Engagement - researching learning

Researching engagement, ie learner behaviours and experiences
I can do my best to teach you, but I can't do the learning for you

Even the much maligned metaphor of the student as an empty vessel requires that they should open their mind for it to be filled. Thus, as many ministries of education have realised, student engagement is a sine qua non of effective education.

Engagement, subdivided into Experience and Employability. Experience is split into Student Retention, Widening Participation, Programme Satisfaction and Student Performance. Employability is split into Transferable Skills, Individual Skills Development and Co-curriculum

Click on the headings in the text below to find out more.


A lot of projects are concerned with the student journey from induction to graduation (and beyond). A valuable insight can be gained through "constructive alignment" (Biggs 1996). This means aligning assessments with desired learning outcomes (three essays in three hours is a limited life-skill), content (discipline and skills) with assessments (not random tricks of memory), student aspirations with content (they don't all want to join in your research into the role of double entry book-keeping in Marxist thought.)

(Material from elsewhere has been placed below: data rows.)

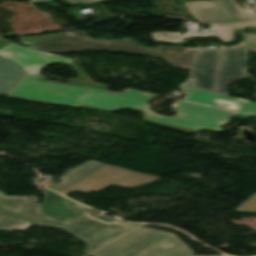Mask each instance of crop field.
I'll return each mask as SVG.
<instances>
[{
	"label": "crop field",
	"instance_id": "obj_23",
	"mask_svg": "<svg viewBox=\"0 0 256 256\" xmlns=\"http://www.w3.org/2000/svg\"><path fill=\"white\" fill-rule=\"evenodd\" d=\"M254 88H256V87H254ZM255 96V98H256V95H254Z\"/></svg>",
	"mask_w": 256,
	"mask_h": 256
},
{
	"label": "crop field",
	"instance_id": "obj_6",
	"mask_svg": "<svg viewBox=\"0 0 256 256\" xmlns=\"http://www.w3.org/2000/svg\"><path fill=\"white\" fill-rule=\"evenodd\" d=\"M158 179L157 177L102 164L97 161H89L65 174L59 179L62 182L50 189L63 194L73 189L83 192H94L110 184L134 187Z\"/></svg>",
	"mask_w": 256,
	"mask_h": 256
},
{
	"label": "crop field",
	"instance_id": "obj_7",
	"mask_svg": "<svg viewBox=\"0 0 256 256\" xmlns=\"http://www.w3.org/2000/svg\"><path fill=\"white\" fill-rule=\"evenodd\" d=\"M174 234L140 227L90 256H191Z\"/></svg>",
	"mask_w": 256,
	"mask_h": 256
},
{
	"label": "crop field",
	"instance_id": "obj_12",
	"mask_svg": "<svg viewBox=\"0 0 256 256\" xmlns=\"http://www.w3.org/2000/svg\"><path fill=\"white\" fill-rule=\"evenodd\" d=\"M26 75L16 63L0 56V95L7 96Z\"/></svg>",
	"mask_w": 256,
	"mask_h": 256
},
{
	"label": "crop field",
	"instance_id": "obj_20",
	"mask_svg": "<svg viewBox=\"0 0 256 256\" xmlns=\"http://www.w3.org/2000/svg\"><path fill=\"white\" fill-rule=\"evenodd\" d=\"M222 54H223V52H222ZM221 60H222V55H221ZM220 65H221V61H220ZM220 69V68H219ZM218 76H219V74H218ZM216 92V91H215Z\"/></svg>",
	"mask_w": 256,
	"mask_h": 256
},
{
	"label": "crop field",
	"instance_id": "obj_11",
	"mask_svg": "<svg viewBox=\"0 0 256 256\" xmlns=\"http://www.w3.org/2000/svg\"><path fill=\"white\" fill-rule=\"evenodd\" d=\"M45 195L42 212L57 219L79 215L77 210L63 196L58 195L50 190H43Z\"/></svg>",
	"mask_w": 256,
	"mask_h": 256
},
{
	"label": "crop field",
	"instance_id": "obj_10",
	"mask_svg": "<svg viewBox=\"0 0 256 256\" xmlns=\"http://www.w3.org/2000/svg\"><path fill=\"white\" fill-rule=\"evenodd\" d=\"M248 26H256V22L249 23V24L233 25V26H210V32L189 31L185 35H180L179 33H166V32H156L152 34L155 41H166V42H173V43H183L184 38L204 37V36H216L226 42H233L234 32L238 28L248 27Z\"/></svg>",
	"mask_w": 256,
	"mask_h": 256
},
{
	"label": "crop field",
	"instance_id": "obj_3",
	"mask_svg": "<svg viewBox=\"0 0 256 256\" xmlns=\"http://www.w3.org/2000/svg\"><path fill=\"white\" fill-rule=\"evenodd\" d=\"M42 204L26 198L0 197V208L34 223H48L60 225L61 228L84 240L87 244L83 253H90L109 241L119 237L137 225L111 223L93 218L89 213L92 209L73 205L80 213L79 216L56 220L41 212Z\"/></svg>",
	"mask_w": 256,
	"mask_h": 256
},
{
	"label": "crop field",
	"instance_id": "obj_8",
	"mask_svg": "<svg viewBox=\"0 0 256 256\" xmlns=\"http://www.w3.org/2000/svg\"><path fill=\"white\" fill-rule=\"evenodd\" d=\"M72 5L106 0H67ZM199 23L227 24L256 19L252 9L242 10L234 0H214L212 2L184 3Z\"/></svg>",
	"mask_w": 256,
	"mask_h": 256
},
{
	"label": "crop field",
	"instance_id": "obj_2",
	"mask_svg": "<svg viewBox=\"0 0 256 256\" xmlns=\"http://www.w3.org/2000/svg\"><path fill=\"white\" fill-rule=\"evenodd\" d=\"M181 111L176 117L161 116L150 110L149 104L87 92L80 98L79 106L106 112L125 108L144 111V122L189 134L191 132L211 130L222 133V125L232 118L234 112L214 109L198 104L180 101Z\"/></svg>",
	"mask_w": 256,
	"mask_h": 256
},
{
	"label": "crop field",
	"instance_id": "obj_14",
	"mask_svg": "<svg viewBox=\"0 0 256 256\" xmlns=\"http://www.w3.org/2000/svg\"><path fill=\"white\" fill-rule=\"evenodd\" d=\"M236 211L256 212V194H253L247 201L239 206Z\"/></svg>",
	"mask_w": 256,
	"mask_h": 256
},
{
	"label": "crop field",
	"instance_id": "obj_15",
	"mask_svg": "<svg viewBox=\"0 0 256 256\" xmlns=\"http://www.w3.org/2000/svg\"><path fill=\"white\" fill-rule=\"evenodd\" d=\"M239 34L244 38L252 52L256 53V31L251 34L245 32H240Z\"/></svg>",
	"mask_w": 256,
	"mask_h": 256
},
{
	"label": "crop field",
	"instance_id": "obj_16",
	"mask_svg": "<svg viewBox=\"0 0 256 256\" xmlns=\"http://www.w3.org/2000/svg\"><path fill=\"white\" fill-rule=\"evenodd\" d=\"M65 33V32H63ZM62 34V33H59ZM59 34H50V35H42V36H30V37H21L23 41H36V42H40L43 41L45 39L57 36Z\"/></svg>",
	"mask_w": 256,
	"mask_h": 256
},
{
	"label": "crop field",
	"instance_id": "obj_13",
	"mask_svg": "<svg viewBox=\"0 0 256 256\" xmlns=\"http://www.w3.org/2000/svg\"><path fill=\"white\" fill-rule=\"evenodd\" d=\"M30 225L29 221L0 210V230H26Z\"/></svg>",
	"mask_w": 256,
	"mask_h": 256
},
{
	"label": "crop field",
	"instance_id": "obj_17",
	"mask_svg": "<svg viewBox=\"0 0 256 256\" xmlns=\"http://www.w3.org/2000/svg\"><path fill=\"white\" fill-rule=\"evenodd\" d=\"M235 118H239V119H244V120H247L248 118H250L249 116H244V115H240V114H237L236 116H234Z\"/></svg>",
	"mask_w": 256,
	"mask_h": 256
},
{
	"label": "crop field",
	"instance_id": "obj_19",
	"mask_svg": "<svg viewBox=\"0 0 256 256\" xmlns=\"http://www.w3.org/2000/svg\"><path fill=\"white\" fill-rule=\"evenodd\" d=\"M38 225H46V226H54V227H60V226H56V225H48V224H41V223H36Z\"/></svg>",
	"mask_w": 256,
	"mask_h": 256
},
{
	"label": "crop field",
	"instance_id": "obj_9",
	"mask_svg": "<svg viewBox=\"0 0 256 256\" xmlns=\"http://www.w3.org/2000/svg\"><path fill=\"white\" fill-rule=\"evenodd\" d=\"M184 89L191 90V94L185 98L186 101L256 116V102L233 98L189 86Z\"/></svg>",
	"mask_w": 256,
	"mask_h": 256
},
{
	"label": "crop field",
	"instance_id": "obj_18",
	"mask_svg": "<svg viewBox=\"0 0 256 256\" xmlns=\"http://www.w3.org/2000/svg\"><path fill=\"white\" fill-rule=\"evenodd\" d=\"M47 1H53V0H31V4L40 3V2H47Z\"/></svg>",
	"mask_w": 256,
	"mask_h": 256
},
{
	"label": "crop field",
	"instance_id": "obj_21",
	"mask_svg": "<svg viewBox=\"0 0 256 256\" xmlns=\"http://www.w3.org/2000/svg\"><path fill=\"white\" fill-rule=\"evenodd\" d=\"M245 42H240V43H238V44H244ZM238 44H236V45H238Z\"/></svg>",
	"mask_w": 256,
	"mask_h": 256
},
{
	"label": "crop field",
	"instance_id": "obj_1",
	"mask_svg": "<svg viewBox=\"0 0 256 256\" xmlns=\"http://www.w3.org/2000/svg\"><path fill=\"white\" fill-rule=\"evenodd\" d=\"M0 40L9 44L0 50V55L13 60L28 72V75L8 95L9 97L77 107L80 96L89 90L144 103L158 96L132 89H126L120 94L106 92L104 90L108 86L87 79V75L72 62L71 58L28 49L2 38ZM51 63L67 64L81 77L69 80L68 84H62L50 82L45 76L38 75L43 66Z\"/></svg>",
	"mask_w": 256,
	"mask_h": 256
},
{
	"label": "crop field",
	"instance_id": "obj_22",
	"mask_svg": "<svg viewBox=\"0 0 256 256\" xmlns=\"http://www.w3.org/2000/svg\"><path fill=\"white\" fill-rule=\"evenodd\" d=\"M0 195H6V194L0 192Z\"/></svg>",
	"mask_w": 256,
	"mask_h": 256
},
{
	"label": "crop field",
	"instance_id": "obj_4",
	"mask_svg": "<svg viewBox=\"0 0 256 256\" xmlns=\"http://www.w3.org/2000/svg\"><path fill=\"white\" fill-rule=\"evenodd\" d=\"M28 48L46 52L92 51L105 50L109 52L159 56L163 57L175 68L190 70L194 48L157 46L148 49L133 42L129 38L121 40H93L82 31H72L46 41L34 44Z\"/></svg>",
	"mask_w": 256,
	"mask_h": 256
},
{
	"label": "crop field",
	"instance_id": "obj_5",
	"mask_svg": "<svg viewBox=\"0 0 256 256\" xmlns=\"http://www.w3.org/2000/svg\"><path fill=\"white\" fill-rule=\"evenodd\" d=\"M221 51H224L217 92L227 93L228 85L243 79L249 48L247 44L232 46L229 50L200 48L196 50L192 80L189 86L215 91Z\"/></svg>",
	"mask_w": 256,
	"mask_h": 256
}]
</instances>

It may be argued that higher education is not the same as vocational training and thus it is not our primary mission to make students employable, but it can hardly be argued that it is part of our job to make them unemployable. Increasing emphasis therefore is laid on the development of relevant skills. What are "relevant skills"? It is not our task to give employers what they want in graduates, but what they need, which imposes a greater responsibility for research and academic judgement than a tick-box questionnaire to employers.


Biggs, J., 1996. Enhancing teaching through constructive alignment. Higher education, 32(3), pp.347-364.